Dismissing authorial intent altogether, though, privileges the intent of the receiver only. Precedent may provide a check on that over time. But the practice is still linguistically incoherent.
This response addressed a different situation than I had posed in the post. Goldstein here addresses the question of how to handle a situation where legislators attempt a post hoc re-interpretation of their words. In that case, Goldstein argues, a judge is interpreting properly if he is suspicious of their after-the-fact claims regarding their intent, and instead tries to determine their intent at the time the law was passed.
But in my post, I asked readers to assume for the sake of argument that the legislature’s intent indeed really was to impose the tax on people making over $10,000. Assume that, in countless debates over several months, legislators consistently made it crystal clear that the tax was to apply to anyone making over $10,000. The evidence is not post hoc but rather contemporaneous and overwhelming. Assume that we know the addition of the extra zero was a drafting error, turning $10,000 into $100,000.
Yet the bill they passed, and the bill the President signed, contained the term $100,000. How should that term be interpreted by a judge?
Assume further that the judge can’t just tell them to go back and rewrite the statute, because in the meantime there has been an election and the legislature is composed of different legislators. The judge is tasked with determining what the law meant, and there is no way to dodge that task. How should he interpret the term “$10,000”?
In such cases, one might grant Goldstein the argument that the legislature “meant what it meant” regardless of what it said — and so, if the debate is really about “meaning,” we might not really have any debate at all. Obviously they “meant” $10,000 and not $100,000.
But if you’re the judge, and the wording of the law in front of your nose is $100,000, how are you going to interpret the term “$100,000”? The way it’s written? Or in accordance with what you know to be the legislators’ intent?
Put another way: in this context, should the judge privilege an interpretation of the law that he knows is indeed at odds with what the legislature intended?
And I think the answer here is clearly: “yes.” As Scalia would say, if we are to be a nation of laws and not men, we must be ruled by what the law says, and not by what the men passing it subjectively intended. If they didn’t express their intent clearly in the words of their law, it is wrong to bind citizens according to the legislators’ unexpressed intent.
My point here is not that intentionalism is always (or usually) an inappropriate interpretive method. I am simply arguing that there are certain contexts where the best interpretation of a statement is according to its plain meaning as determined by a reasonable audience — even though that interpretation may be at odds with the intent of the speaker.
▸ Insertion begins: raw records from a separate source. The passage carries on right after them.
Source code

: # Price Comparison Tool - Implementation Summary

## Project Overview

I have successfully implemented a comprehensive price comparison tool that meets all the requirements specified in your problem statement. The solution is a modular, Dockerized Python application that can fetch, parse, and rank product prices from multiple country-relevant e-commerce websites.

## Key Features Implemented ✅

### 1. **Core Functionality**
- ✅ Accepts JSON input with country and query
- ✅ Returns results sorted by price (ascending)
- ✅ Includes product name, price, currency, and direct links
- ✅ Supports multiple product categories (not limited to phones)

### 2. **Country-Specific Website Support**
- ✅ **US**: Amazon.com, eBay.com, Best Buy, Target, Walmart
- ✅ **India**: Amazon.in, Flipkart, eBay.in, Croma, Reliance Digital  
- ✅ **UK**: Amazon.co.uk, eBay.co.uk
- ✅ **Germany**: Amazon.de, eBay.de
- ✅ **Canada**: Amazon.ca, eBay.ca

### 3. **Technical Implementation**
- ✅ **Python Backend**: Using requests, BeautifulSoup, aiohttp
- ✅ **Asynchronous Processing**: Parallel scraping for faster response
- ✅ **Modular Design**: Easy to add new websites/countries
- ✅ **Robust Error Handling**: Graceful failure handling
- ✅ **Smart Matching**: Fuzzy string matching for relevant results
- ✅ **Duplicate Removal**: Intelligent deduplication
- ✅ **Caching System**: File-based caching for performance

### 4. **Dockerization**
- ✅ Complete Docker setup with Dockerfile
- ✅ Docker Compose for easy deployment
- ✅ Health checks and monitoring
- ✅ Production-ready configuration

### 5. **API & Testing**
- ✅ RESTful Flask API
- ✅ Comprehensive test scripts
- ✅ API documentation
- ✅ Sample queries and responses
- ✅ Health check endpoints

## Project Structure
Otherwise, you can be held accountable for failing to pay a tax that does not even apply to you under the plain terms of the statute.
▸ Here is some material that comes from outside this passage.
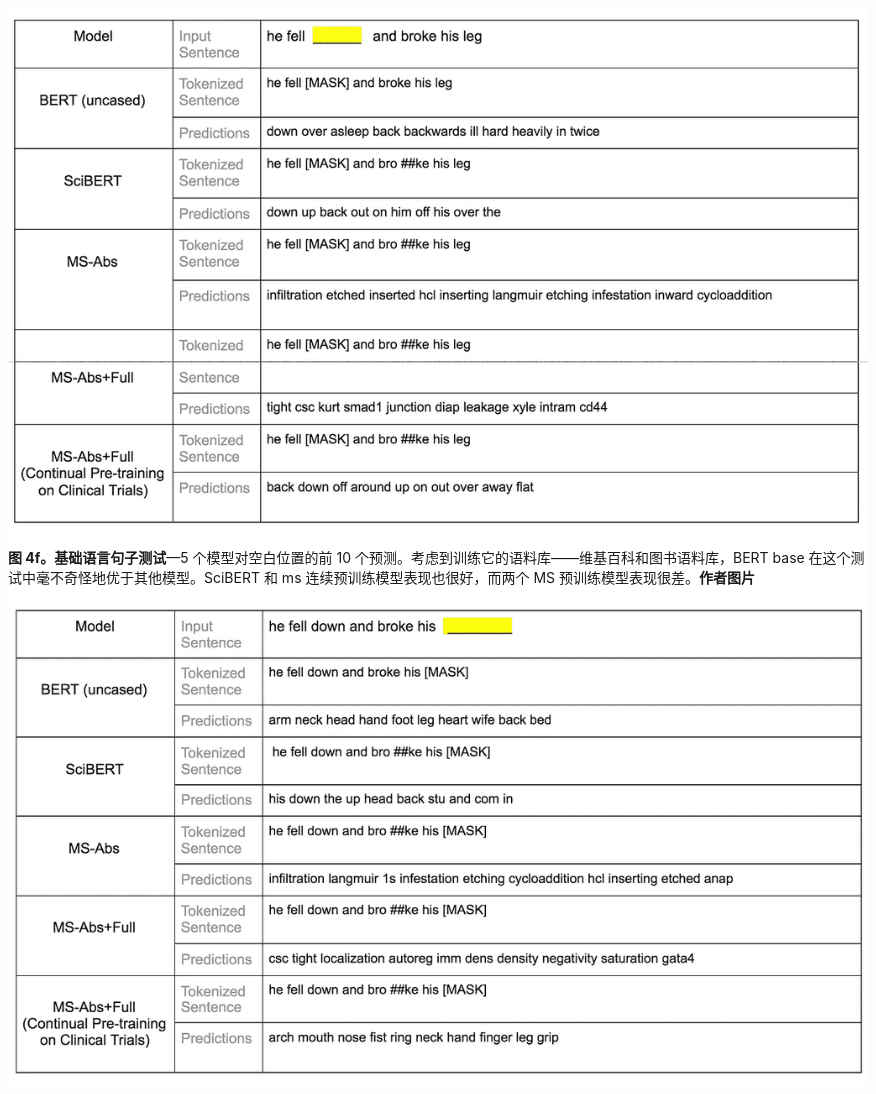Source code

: ![](img/d3663c8f016f14b104a3a8799179bdaa.png)

**图 4f。基础语言句子测试**—5 个模型对空白位置的前 10 个预测。考虑到训练它的语料库——维基百科和图书语料库，BERT base 在这个测试中毫不奇怪地优于其他模型。SciBERT 和 ms 连续预训练模型表现也很好，而两个 MS 预训练模型表现很差。**作者图片**

![](img/090f4105b456050076179f40f0831ab8.png)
P.S. As with any post about intentionalism, I’m going to apply my strict no-personal-attacks rule in this thread. Comments must be strictly about ideas, with absolutely no personal comments whatsoever. Comments that do not follow this rule will be summarily deleted. Comments that blatantly violate the rule may earn the offending commenter a time-out or a ban.
Given my restrictive rules, I will accept comments from banned commenters, as long as they follow the rules I have set forth. No personal digs are allowed, no matter how small — but any articulation that hews strictly to the expression of ideas will be allowed.
I will not respond to any argument — whether made here or at any other site — that misstates my argument, or belittles it, or attempts to turn this into a discussion of personalities rather than ideas.